これは私の上司である平田オリザ氏の受け売りですが、ワークショップの定義の一つに、「参加者の履歴を尊重する」というものがあります。つまり、従来のスクール型の授業では、子どもが算数が得意でも不得意でも、どんなライフヒストリーを持っていても、その単元について、一方向の授業がなされます。なので、「出来る子にレベルを合わせると、苦手な子がついて来れない」「苦手な子に合わせると、出来る子が退屈する」という問題がつきまといます。

では、演劇ワークショップでそれが解消できるのか、と言われれば、そんな算数の問題を簡単に解決できるわけではないのですが(いや、本当は解決も不可能ではありませんが、それはまたいつか)、ワークショップ型教育は、それぞれのキャラクターやライフヒストリーを、ある程度尊重した時間を作ることが可能です。

例えば、従来の音読の授業では、多くの場合「大きな声で、ハキハキと」読むことが良しとされてきました(私の知る限りでは)。しかし、演劇の場合は、大きな声でハキハキとセリフが言えれば良いという訳ではありませんから、声の小さい子には声の小さい役を振ることもできますし、なんなら全体的に声が小さい人ばかりが住んでいる国の劇を作ることもできます。その、「小さい声の国」の劇が、参加する子どもにとって新鮮で楽しく、学びのある体験であれば良いわけです。

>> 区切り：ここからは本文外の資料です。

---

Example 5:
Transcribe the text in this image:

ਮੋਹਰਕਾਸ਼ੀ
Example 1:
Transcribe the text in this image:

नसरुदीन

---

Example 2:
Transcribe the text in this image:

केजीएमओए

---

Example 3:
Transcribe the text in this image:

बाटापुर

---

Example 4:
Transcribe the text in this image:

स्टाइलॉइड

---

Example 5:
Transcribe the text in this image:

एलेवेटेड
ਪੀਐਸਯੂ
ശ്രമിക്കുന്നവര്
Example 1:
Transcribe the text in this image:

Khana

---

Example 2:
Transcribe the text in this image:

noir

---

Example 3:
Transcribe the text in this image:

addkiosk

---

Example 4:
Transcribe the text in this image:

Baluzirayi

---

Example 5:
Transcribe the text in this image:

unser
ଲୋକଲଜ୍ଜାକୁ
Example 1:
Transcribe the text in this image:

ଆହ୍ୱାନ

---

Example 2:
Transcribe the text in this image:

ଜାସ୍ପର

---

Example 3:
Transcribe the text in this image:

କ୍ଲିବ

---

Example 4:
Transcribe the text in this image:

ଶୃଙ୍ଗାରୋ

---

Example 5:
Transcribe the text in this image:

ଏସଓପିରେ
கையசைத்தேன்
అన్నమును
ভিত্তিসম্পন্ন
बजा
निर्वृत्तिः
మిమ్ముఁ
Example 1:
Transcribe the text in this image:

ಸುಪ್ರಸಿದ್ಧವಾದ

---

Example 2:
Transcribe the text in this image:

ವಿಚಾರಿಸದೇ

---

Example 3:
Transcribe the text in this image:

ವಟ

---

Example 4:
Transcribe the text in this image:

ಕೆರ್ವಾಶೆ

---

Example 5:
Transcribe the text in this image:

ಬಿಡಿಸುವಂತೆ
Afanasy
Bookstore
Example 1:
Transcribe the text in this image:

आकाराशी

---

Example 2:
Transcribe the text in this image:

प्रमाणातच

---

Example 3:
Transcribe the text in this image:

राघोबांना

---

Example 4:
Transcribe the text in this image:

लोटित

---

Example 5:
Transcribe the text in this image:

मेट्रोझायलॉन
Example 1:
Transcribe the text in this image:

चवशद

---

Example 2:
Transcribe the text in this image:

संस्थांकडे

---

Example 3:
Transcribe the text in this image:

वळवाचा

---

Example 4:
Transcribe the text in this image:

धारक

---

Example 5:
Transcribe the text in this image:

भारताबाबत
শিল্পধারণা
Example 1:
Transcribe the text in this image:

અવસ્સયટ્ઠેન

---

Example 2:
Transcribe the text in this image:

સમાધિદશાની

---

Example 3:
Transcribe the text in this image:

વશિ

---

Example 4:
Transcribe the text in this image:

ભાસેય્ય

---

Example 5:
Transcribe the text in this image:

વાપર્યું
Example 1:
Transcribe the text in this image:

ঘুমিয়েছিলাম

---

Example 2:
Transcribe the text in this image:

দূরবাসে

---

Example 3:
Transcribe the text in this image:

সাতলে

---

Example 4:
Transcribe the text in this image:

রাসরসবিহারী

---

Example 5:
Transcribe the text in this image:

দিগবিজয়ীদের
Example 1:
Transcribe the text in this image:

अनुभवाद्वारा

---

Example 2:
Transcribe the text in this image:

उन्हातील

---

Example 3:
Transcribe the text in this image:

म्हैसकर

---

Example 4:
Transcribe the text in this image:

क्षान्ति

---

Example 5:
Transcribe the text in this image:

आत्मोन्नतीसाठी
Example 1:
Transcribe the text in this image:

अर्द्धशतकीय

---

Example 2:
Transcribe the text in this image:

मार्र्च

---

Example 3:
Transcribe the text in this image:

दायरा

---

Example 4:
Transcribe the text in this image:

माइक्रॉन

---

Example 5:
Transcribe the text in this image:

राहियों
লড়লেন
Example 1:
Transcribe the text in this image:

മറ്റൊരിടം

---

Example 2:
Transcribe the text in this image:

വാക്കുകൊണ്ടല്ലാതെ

「大きな声でハキハキと!」しなくて良い、というのは、実は教室ではちょっとしたパラダイムチェンジです。演劇に限らず、芸術全般には常識や思い込み、フツーや当たり前を、「ほんとにそうか?」と疑ったり、「フツーでは面白くない!」と変えてやる機能・使命があります。演劇を学校の教室に持ち込む以上は、「パラダイムチェンジ」を発生させなくてはいけませんし、それは経験上、必ず発生するものです。

しかし、一方で、その学級の履歴をも、尊重しなくてはなりません。つまり、そのクラスにどんな子どもたちが居て、その場でどのように過ごしてきたか、担任の先生がどのような苦労と想いで学級経営をしてきたか、それを尊重する精神が極めて重要だと言うことです。演劇を含む芸術には、パラダイムを変換してしまう暴力性がありますから、それが参加者や参加者が作って来たクラスの履歴を否定しすぎたり、ねじ曲げたりしないように、強い配慮が求められると思います。